J’ai remarqué cent fois que Le Sourd ne peut pas supporter qu’on lui explique quoi que ce soit. Il porte partout une vanité de sportsman. Sur toutes choses, il prétend régler, protéger et trancher. — C’est une disposition, d’ailleurs, que l’on peut utiliser pour se faire servir par lui. — Entre deux bouffées de cigarette, il décida que les jeunes filles lorraines avaient raison de partir.

— Grosse question, dit l’Alsacien, car beaucoup d’entre elles glissent nécessairement dans la prostitution.

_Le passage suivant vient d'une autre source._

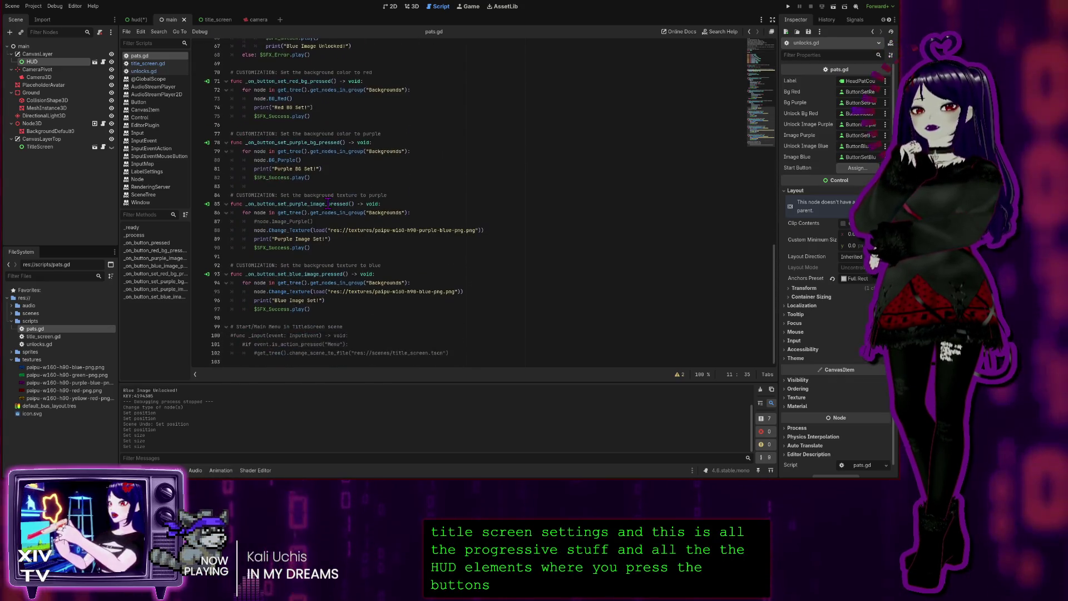
scroll(468, 251, up, 10)
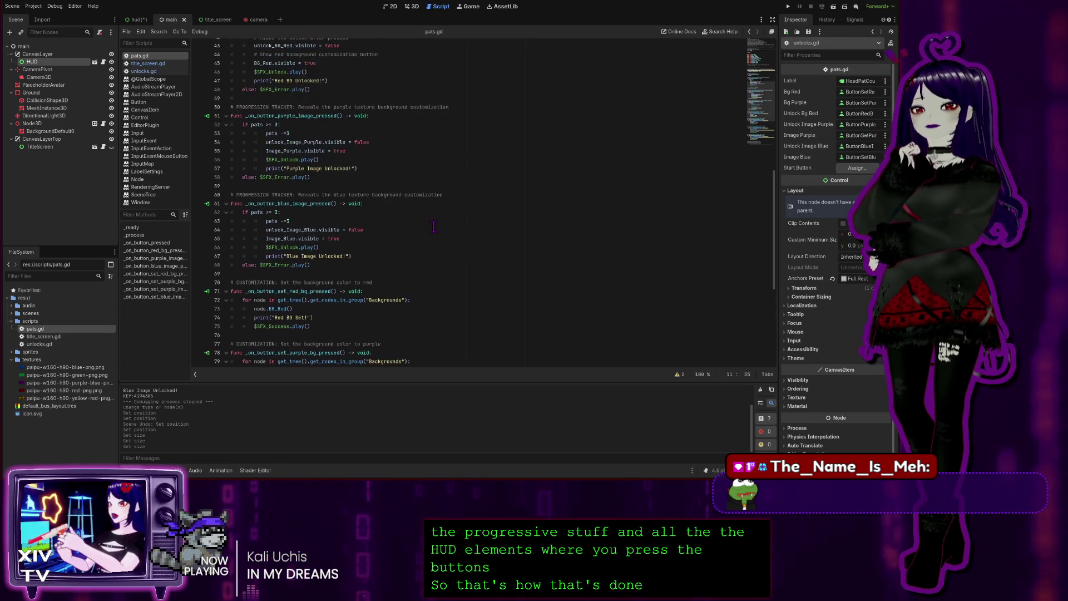
scroll(432, 224, up, 9)
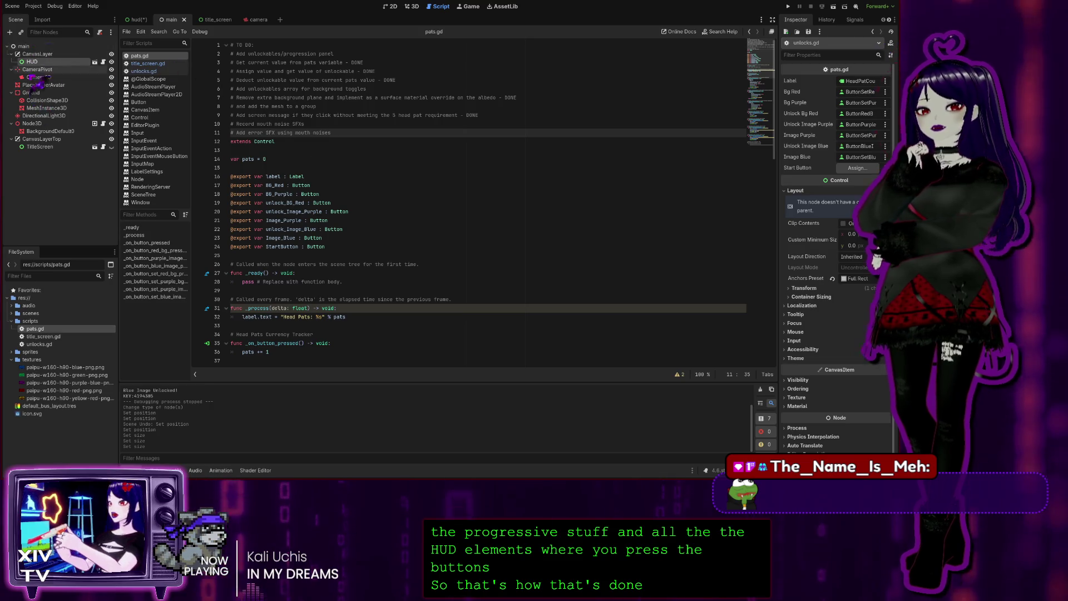
click(40, 147)
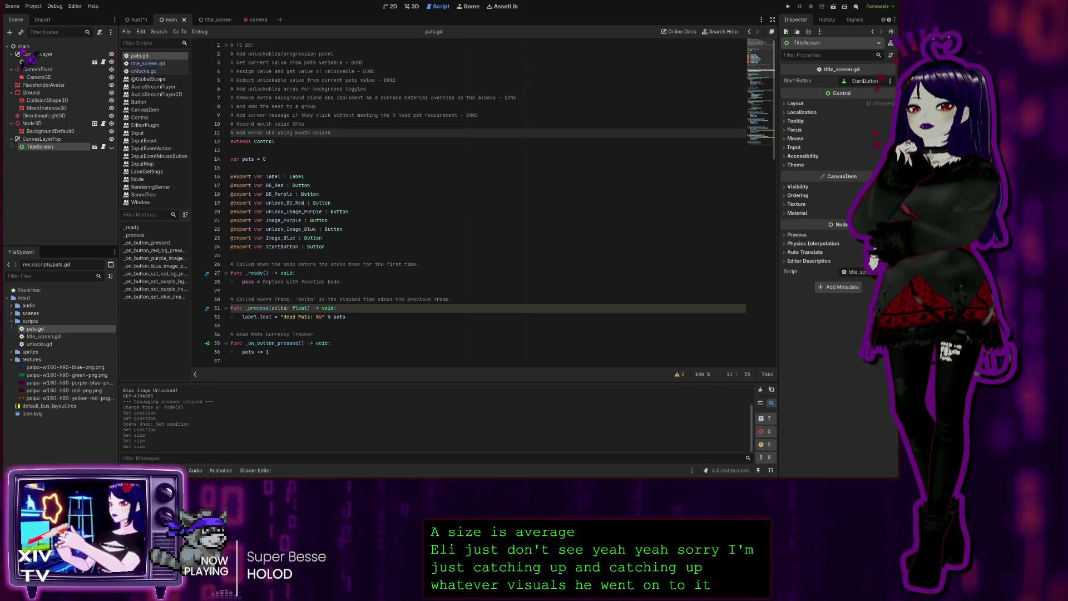
click(135, 20)
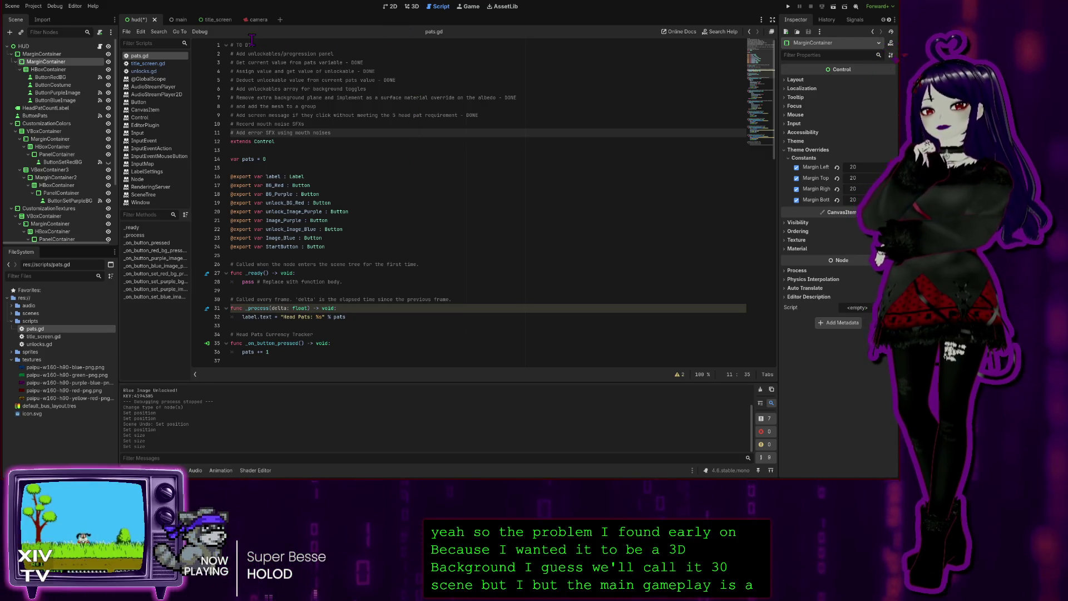
- View the HUD layout in the 2D workspace, then scroll pats.gd and open unlocks.gd
click(390, 7)
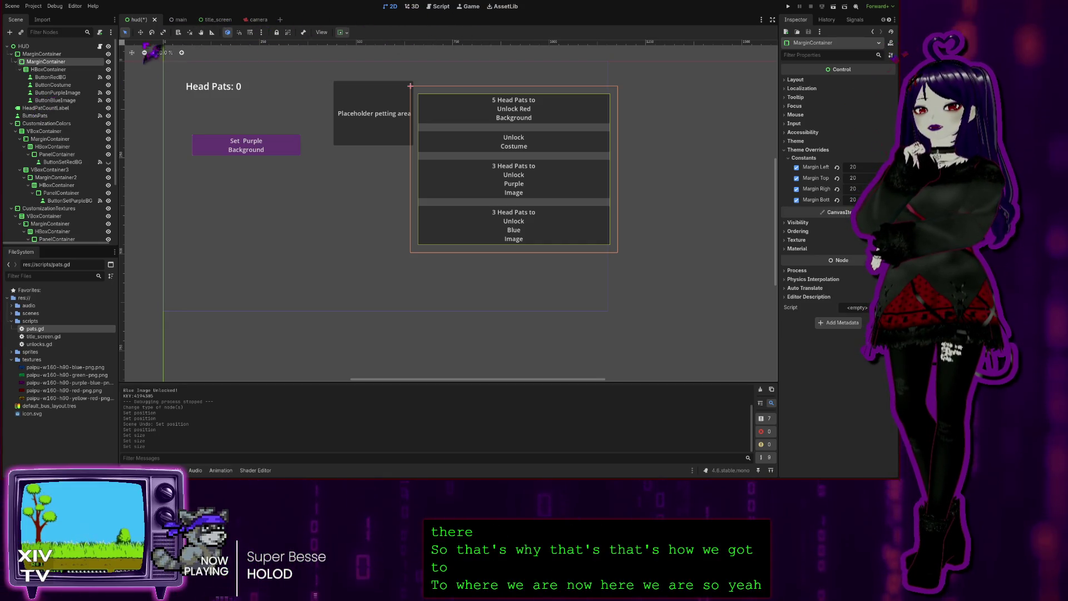
key(ctrl+F3)
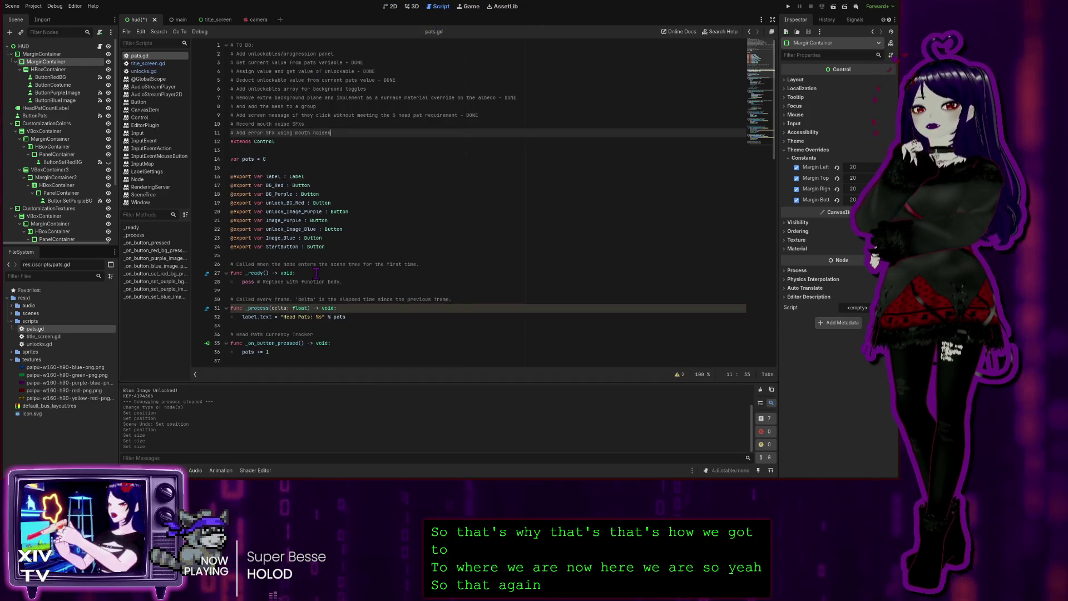
scroll(308, 271, down, 10)
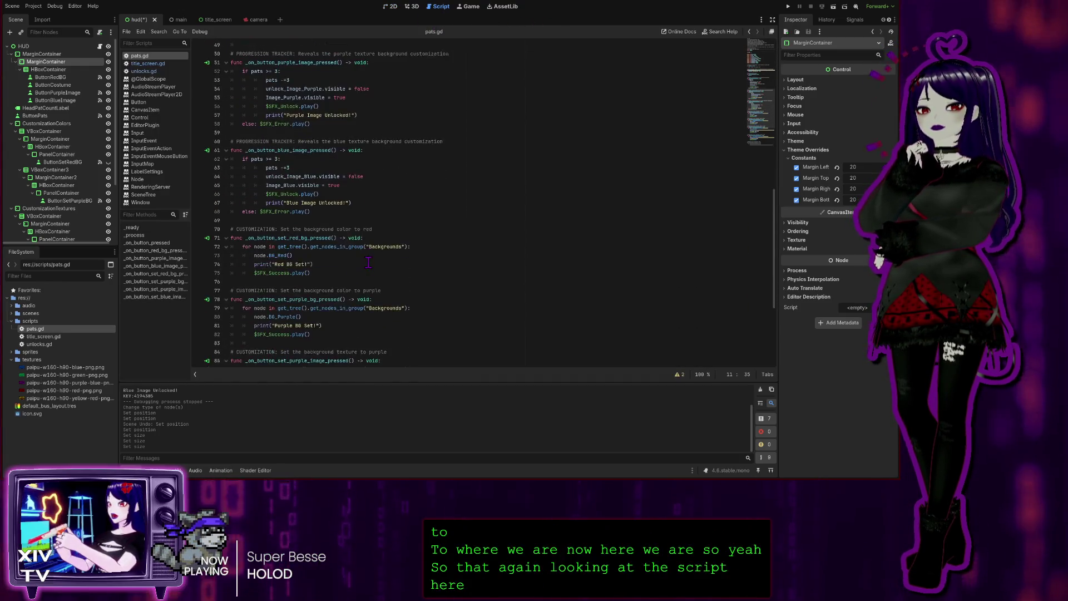
scroll(384, 167, down, 2)
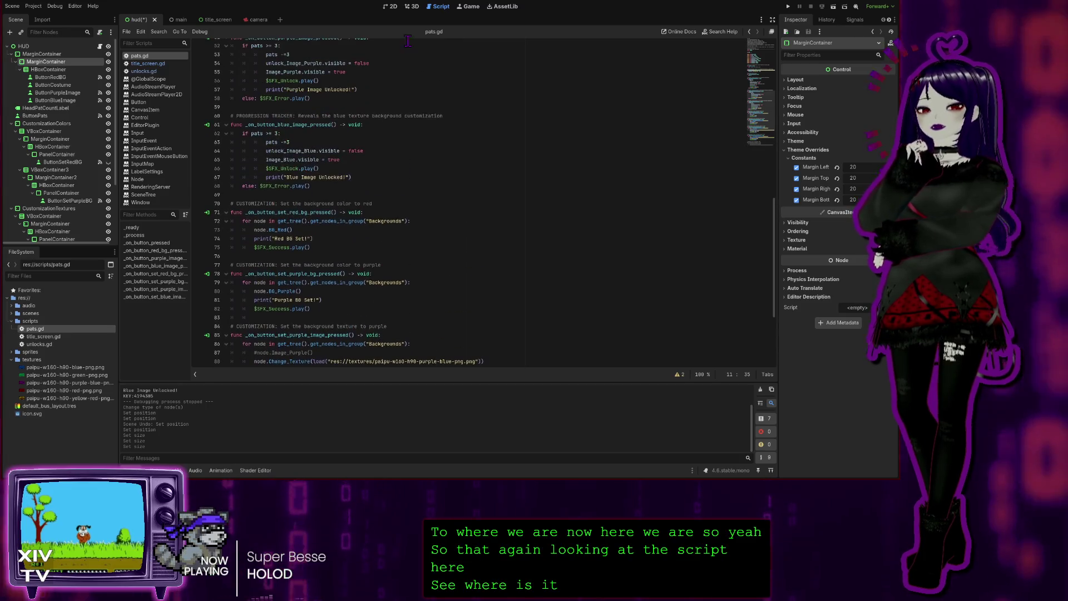
click(144, 72)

J’approuvai cette réplique et, sur de vagues indices, jugeai que c’était l’heure de rompre les chiens. Je sortis une seconde pour avertir le chauffeur d’allumer ses phares. Quand je revins, Le Sourd déclarait, qu’il vaut mieux être une bonne fille à Paris que de faire des enfans prussiens en Alsace-Lorraine. Et comme nous protestions, il nous punit en élargissant encore sa pensée :

— J’estime plus, quoi qu’il advienne d’eux par la suite, les pauvres b… qui passent la frontière que les renégats qui, palpeur de la Légion étrangère, portent le casque à pointe.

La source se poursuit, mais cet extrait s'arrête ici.